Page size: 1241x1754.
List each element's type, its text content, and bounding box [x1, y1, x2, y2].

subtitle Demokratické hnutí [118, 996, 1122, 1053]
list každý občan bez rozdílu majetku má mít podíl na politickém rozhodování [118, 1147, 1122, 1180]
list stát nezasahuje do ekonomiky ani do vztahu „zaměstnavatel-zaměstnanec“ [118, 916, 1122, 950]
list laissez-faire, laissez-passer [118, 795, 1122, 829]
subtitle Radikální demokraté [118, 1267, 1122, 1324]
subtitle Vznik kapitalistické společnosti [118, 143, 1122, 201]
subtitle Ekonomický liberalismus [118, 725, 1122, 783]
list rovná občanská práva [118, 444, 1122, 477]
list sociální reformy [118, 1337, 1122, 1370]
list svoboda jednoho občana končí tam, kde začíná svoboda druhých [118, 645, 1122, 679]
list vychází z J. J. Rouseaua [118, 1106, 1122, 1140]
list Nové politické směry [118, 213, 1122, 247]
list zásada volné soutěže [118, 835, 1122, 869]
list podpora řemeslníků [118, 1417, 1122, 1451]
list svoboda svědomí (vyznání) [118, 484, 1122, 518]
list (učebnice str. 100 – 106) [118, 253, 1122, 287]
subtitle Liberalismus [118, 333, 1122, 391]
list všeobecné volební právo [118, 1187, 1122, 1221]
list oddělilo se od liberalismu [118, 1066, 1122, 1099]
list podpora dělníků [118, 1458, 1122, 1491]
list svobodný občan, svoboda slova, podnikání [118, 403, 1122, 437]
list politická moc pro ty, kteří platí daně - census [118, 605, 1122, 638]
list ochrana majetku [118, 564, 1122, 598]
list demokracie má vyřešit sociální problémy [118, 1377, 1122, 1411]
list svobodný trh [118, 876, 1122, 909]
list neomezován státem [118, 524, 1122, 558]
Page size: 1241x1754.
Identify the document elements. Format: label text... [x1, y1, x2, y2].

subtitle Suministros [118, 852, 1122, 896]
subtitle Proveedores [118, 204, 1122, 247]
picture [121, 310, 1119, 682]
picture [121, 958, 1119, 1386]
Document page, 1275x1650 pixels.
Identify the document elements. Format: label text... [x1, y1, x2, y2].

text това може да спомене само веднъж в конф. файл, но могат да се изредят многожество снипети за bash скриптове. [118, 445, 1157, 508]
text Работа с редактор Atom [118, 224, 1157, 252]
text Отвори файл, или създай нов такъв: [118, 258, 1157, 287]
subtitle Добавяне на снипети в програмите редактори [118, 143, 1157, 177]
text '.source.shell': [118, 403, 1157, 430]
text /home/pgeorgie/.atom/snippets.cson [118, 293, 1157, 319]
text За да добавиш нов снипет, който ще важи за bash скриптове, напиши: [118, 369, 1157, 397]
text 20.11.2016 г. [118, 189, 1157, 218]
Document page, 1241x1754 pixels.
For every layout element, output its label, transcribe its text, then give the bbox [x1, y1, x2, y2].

- - -

◆ REQUEST:
Edit the lines above so that "bounding box" becomes "box coordinates", and leave everything else as it is.

◆ THE OUTPUT:
Page size: 1241x1754.
List each element's type, its text content, and box coordinates [x1, y1, x2, y2].

subtitle Demokratické hnutí [118, 996, 1122, 1053]
list každý občan bez rozdílu majetku má mít podíl na politickém rozhodování [118, 1147, 1122, 1180]
list stát nezasahuje do ekonomiky ani do vztahu „zaměstnavatel-zaměstnanec“ [118, 916, 1122, 950]
list laissez-faire, laissez-passer [118, 795, 1122, 829]
subtitle Radikální demokraté [118, 1267, 1122, 1324]
subtitle Vznik kapitalistické společnosti [118, 143, 1122, 201]
subtitle Ekonomický liberalismus [118, 725, 1122, 783]
list rovná občanská práva [118, 444, 1122, 477]
list sociální reformy [118, 1337, 1122, 1370]
list svoboda jednoho občana končí tam, kde začíná svoboda druhých [118, 645, 1122, 679]
list vychází z J. J. Rouseaua [118, 1106, 1122, 1140]
list Nové politické směry [118, 213, 1122, 247]
list zásada volné soutěže [118, 835, 1122, 869]
list podpora řemeslníků [118, 1417, 1122, 1451]
list svoboda svědomí (vyznání) [118, 484, 1122, 518]
list (učebnice str. 100 – 106) [118, 253, 1122, 287]
subtitle Liberalismus [118, 333, 1122, 391]
list všeobecné volební právo [118, 1187, 1122, 1221]
list oddělilo se od liberalismu [118, 1066, 1122, 1099]
list podpora dělníků [118, 1458, 1122, 1491]
list svobodný občan, svoboda slova, podnikání [118, 403, 1122, 437]
list politická moc pro ty, kteří platí daně - census [118, 605, 1122, 638]
list ochrana majetku [118, 564, 1122, 598]
list demokracie má vyřešit sociální problémy [118, 1377, 1122, 1411]
list svobodný trh [118, 876, 1122, 909]
list neomezován státem [118, 524, 1122, 558]
Page size: 1241x1754.
Identify the document elements. Format: label text... [x1, y1, x2, y2].

subtitle Suministros [118, 852, 1122, 896]
subtitle Proveedores [118, 204, 1122, 247]
picture [121, 310, 1119, 682]
picture [121, 958, 1119, 1386]
Document page, 1275x1650 pixels.
Identify the document elements. Format: label text... [x1, y1, x2, y2].

text това може да спомене само веднъж в конф. файл, но могат да се изредят многожество снипети за bash скриптове. [118, 445, 1157, 508]
text Работа с редактор Atom [118, 224, 1157, 252]
text Отвори файл, или създай нов такъв: [118, 258, 1157, 287]
subtitle Добавяне на снипети в програмите редактори [118, 143, 1157, 177]
text '.source.shell': [118, 403, 1157, 430]
text /home/pgeorgie/.atom/snippets.cson [118, 293, 1157, 319]
text За да добавиш нов снипет, който ще важи за bash скриптове, напиши: [118, 369, 1157, 397]
text 20.11.2016 г. [118, 189, 1157, 218]
Document page, 1241x1754 pixels.
For every layout element, output its label, transcribe its text, then give the bbox [x1, y1, x2, y2].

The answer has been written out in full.